*** Block opens ***

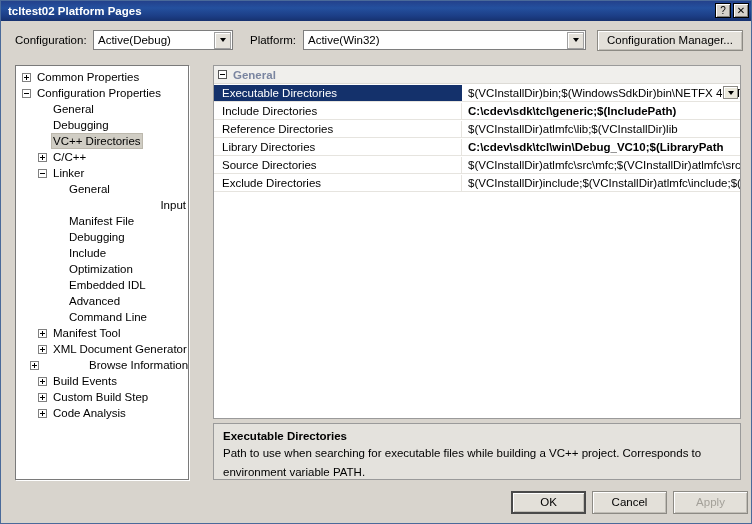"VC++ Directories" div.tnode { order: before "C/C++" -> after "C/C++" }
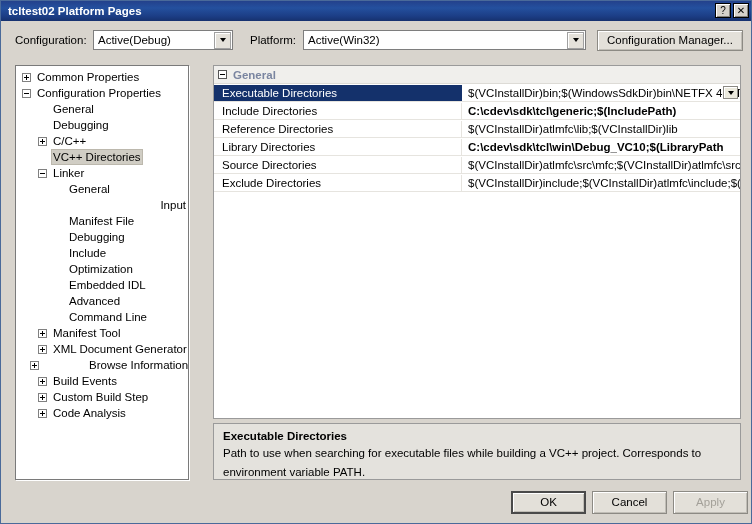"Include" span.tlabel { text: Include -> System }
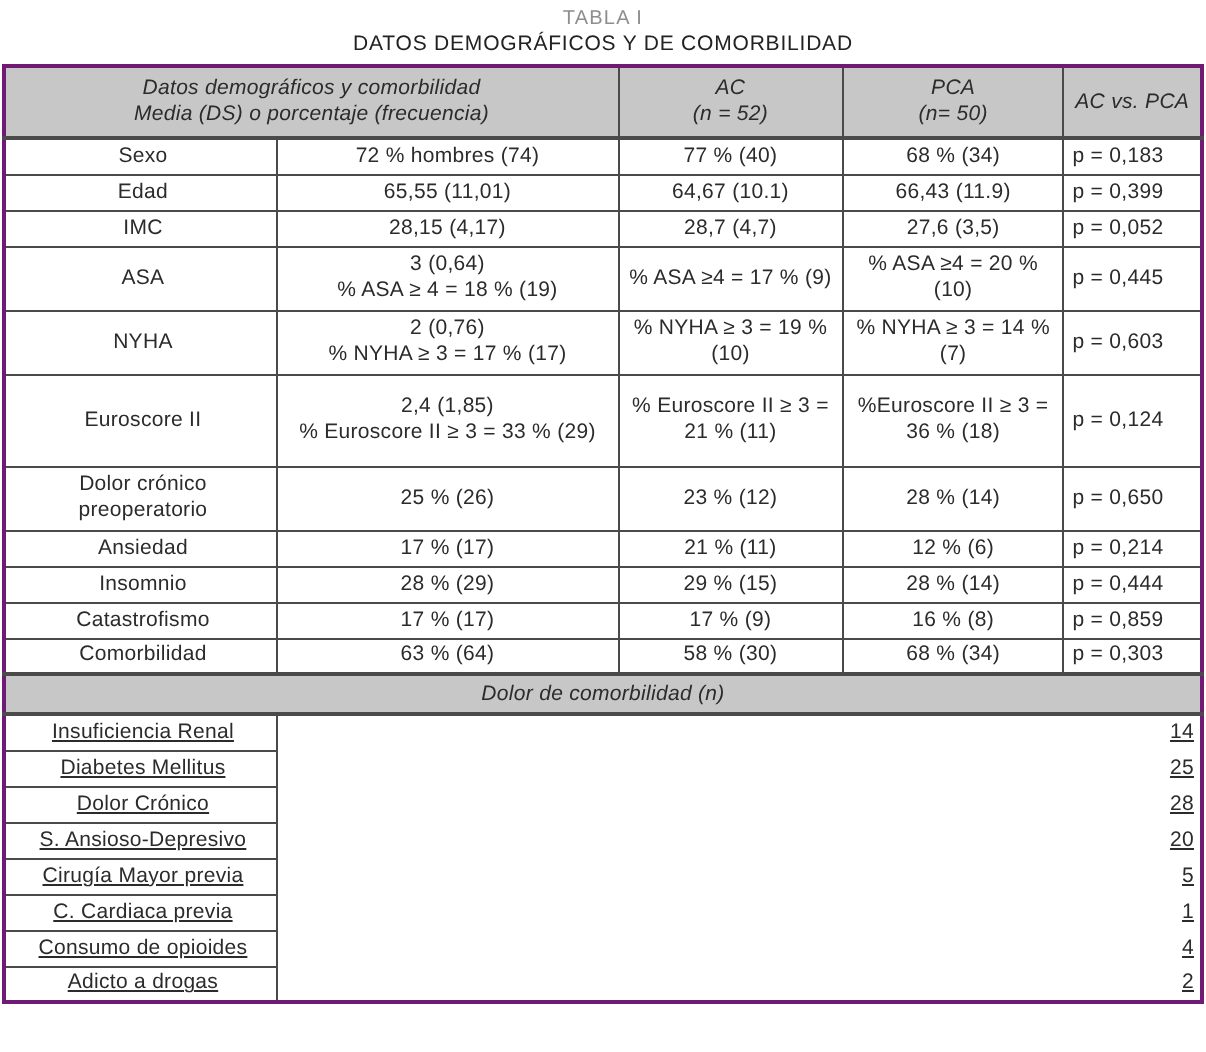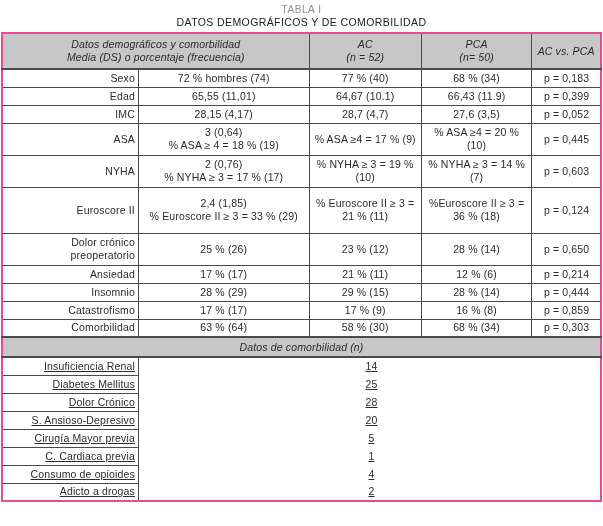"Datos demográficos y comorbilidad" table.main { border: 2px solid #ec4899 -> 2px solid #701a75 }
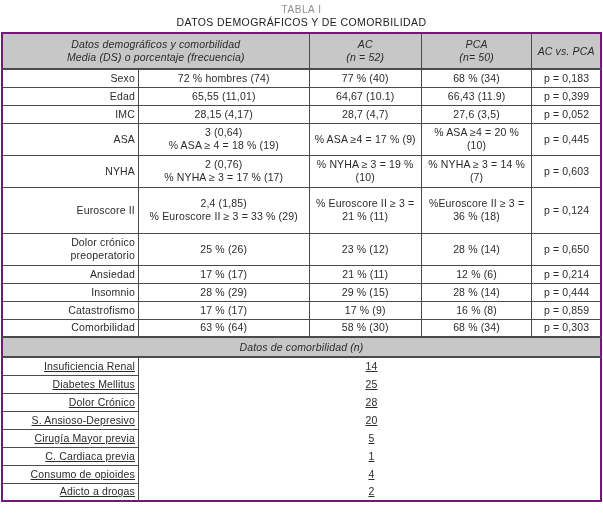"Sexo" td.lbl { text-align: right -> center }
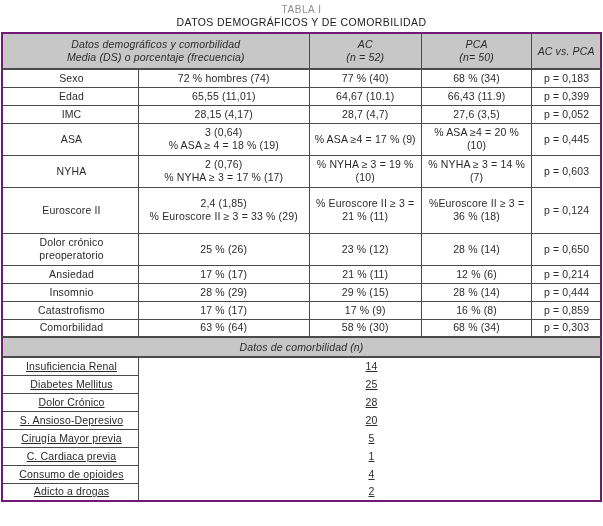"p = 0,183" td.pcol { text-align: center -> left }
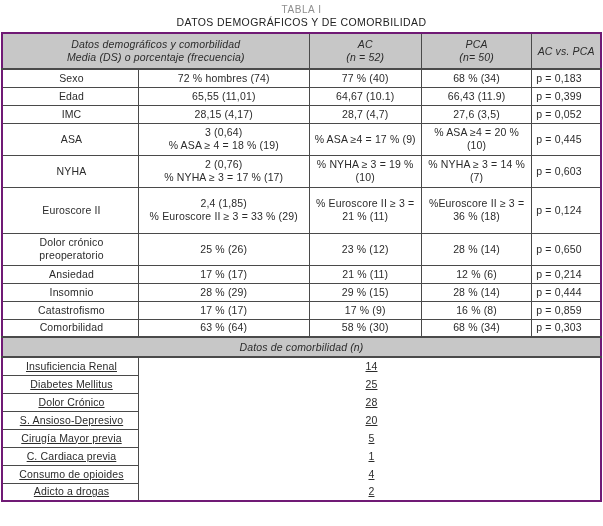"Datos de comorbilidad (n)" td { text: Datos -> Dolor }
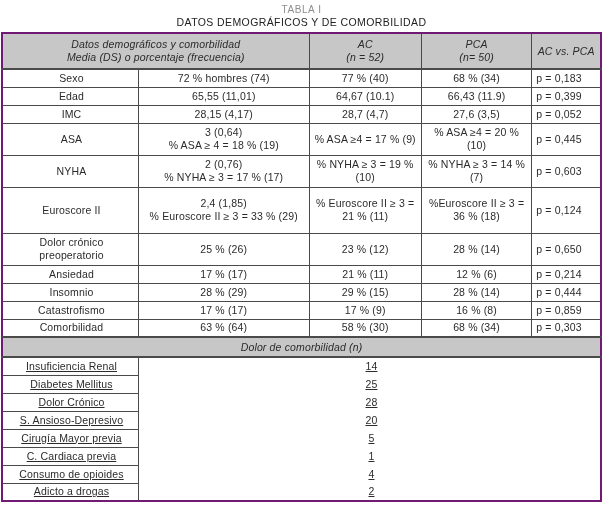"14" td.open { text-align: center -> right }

*** Block closes ***

[WHAT TO WORK ON]
Copy the listing exactly. Leave the pictures out.

[RESULT FOR THIS EXERCISE]
"VC++ Directories" div.tnode { order: before "C/C++" -> after "C/C++" }
"Include" span.tlabel { text: Include -> System }
"Datos demográficos y comorbilidad" table.main { border: 2px solid #ec4899 -> 2px solid #701a75 }
"Sexo" td.lbl { text-align: right -> center }
"p = 0,183" td.pcol { text-align: center -> left }
"Datos de comorbilidad (n)" td { text: Datos -> Dolor }
"14" td.open { text-align: center -> right }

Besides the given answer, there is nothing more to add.